ACTION ITEM
Each entry that follows should be set down precisely, with its pictures removed.

DATA TO EXAMINE
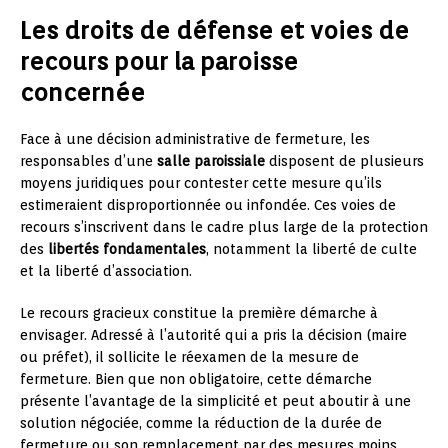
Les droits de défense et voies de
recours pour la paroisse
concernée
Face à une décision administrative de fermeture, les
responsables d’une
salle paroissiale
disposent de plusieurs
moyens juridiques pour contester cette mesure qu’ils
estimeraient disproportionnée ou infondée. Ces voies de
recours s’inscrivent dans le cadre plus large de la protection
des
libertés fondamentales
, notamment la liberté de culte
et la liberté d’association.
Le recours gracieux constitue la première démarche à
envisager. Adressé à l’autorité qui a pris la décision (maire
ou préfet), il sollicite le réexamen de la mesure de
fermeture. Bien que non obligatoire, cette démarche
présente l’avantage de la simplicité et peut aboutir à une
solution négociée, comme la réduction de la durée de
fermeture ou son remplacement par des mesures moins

OUTPUT OF THE TASK
Les droits de défense et voies de
recours pour la paroisse
concernée
Face à une décision administrative de fermeture, les
responsables d’une
salle paroissiale
disposent de plusieurs
moyens juridiques pour contester cette mesure qu’ils
estimeraient disproportionnée ou infondée. Ces voies de
recours s’inscrivent dans le cadre plus large de la protection
des
libertés fondamentales
, notamment la liberté de culte
et la liberté d’association.
Le recours gracieux constitue la première démarche à
envisager. Adressé à l’autorité qui a pris la décision (maire
ou préfet), il sollicite le réexamen de la mesure de
fermeture. Bien que non obligatoire, cette démarche
présente l’avantage de la simplicité et peut aboutir à une
solution négociée, comme la réduction de la durée de
fermeture ou son remplacement par des mesures moins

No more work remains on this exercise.